#### About this task
Write out the listing below in its entirety, minus the pictures, without changing a word.
┌─ Supplied data
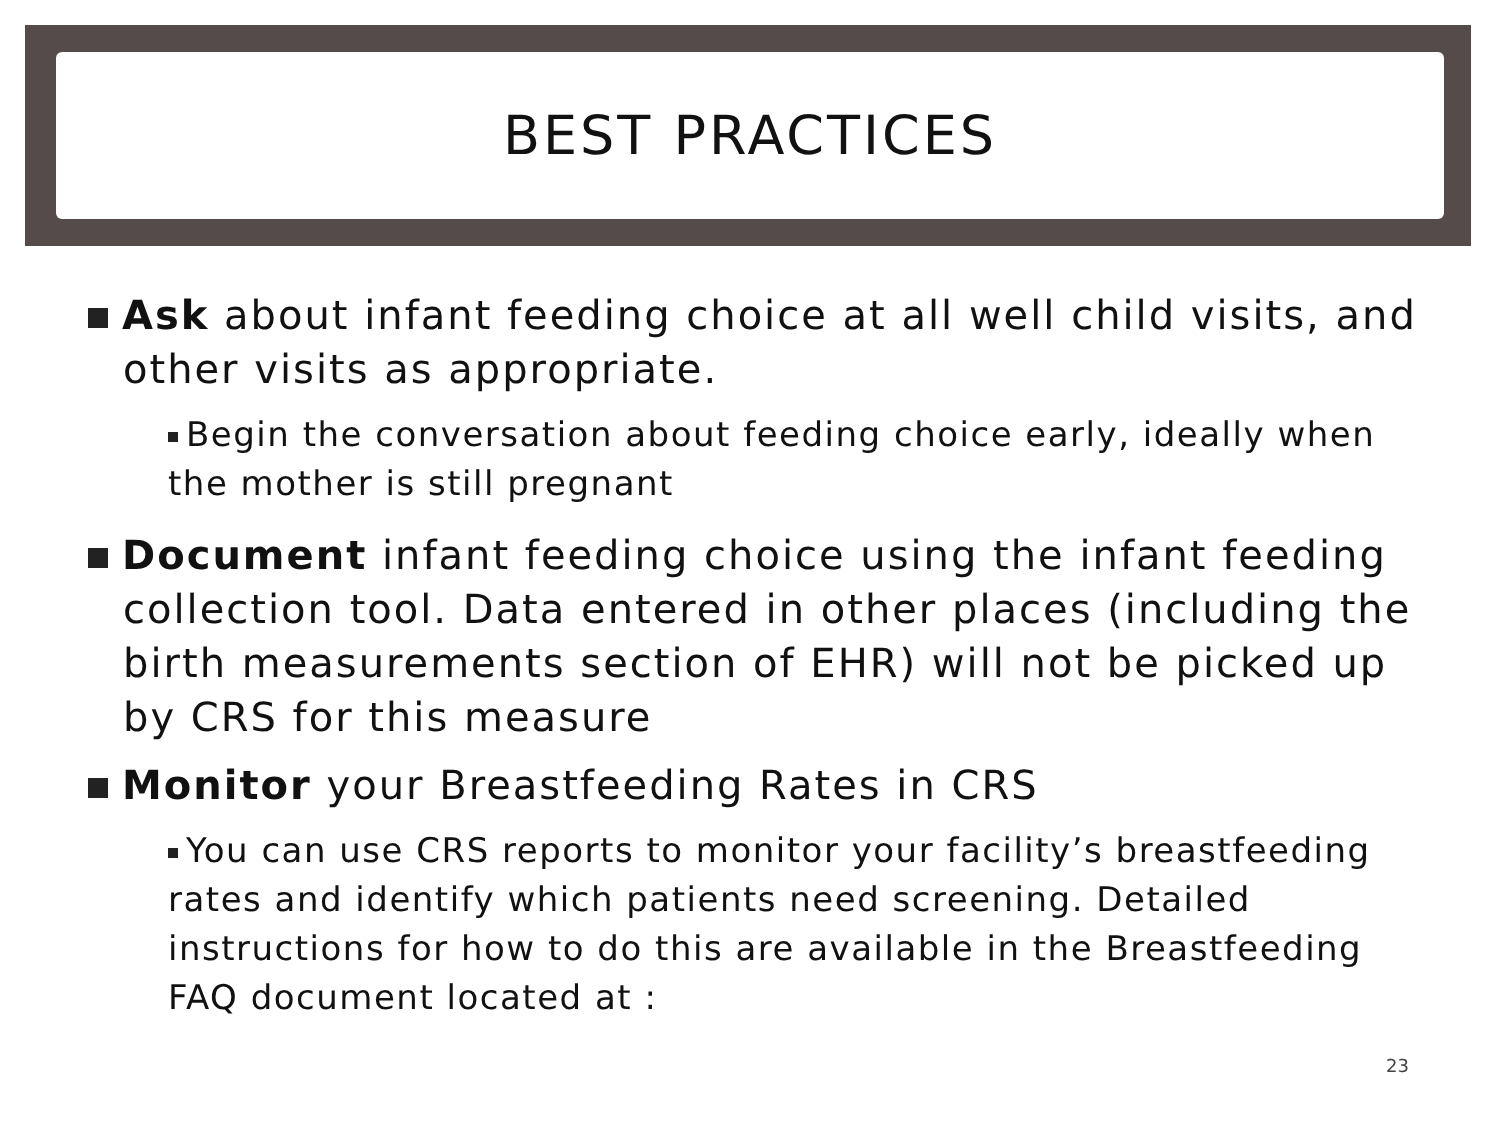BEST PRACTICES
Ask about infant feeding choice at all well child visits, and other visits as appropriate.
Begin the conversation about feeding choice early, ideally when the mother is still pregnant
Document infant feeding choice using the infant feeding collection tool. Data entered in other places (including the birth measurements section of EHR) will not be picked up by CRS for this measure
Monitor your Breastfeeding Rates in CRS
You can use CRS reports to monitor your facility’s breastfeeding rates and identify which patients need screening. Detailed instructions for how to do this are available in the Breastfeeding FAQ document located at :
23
└─
#### Written solution
BEST PRACTICES
Ask about infant feeding choice at all well child visits, and other visits as appropriate.
Begin the conversation about feeding choice early, ideally when the mother is still pregnant
Document infant feeding choice using the infant feeding collection tool. Data entered in other places (including the birth measurements section of EHR) will not be picked up by CRS for this measure
Monitor your Breastfeeding Rates in CRS
You can use CRS reports to monitor your facility’s breastfeeding rates and identify which patients need screening. Detailed instructions for how to do this are available in the Breastfeeding FAQ document located at :
23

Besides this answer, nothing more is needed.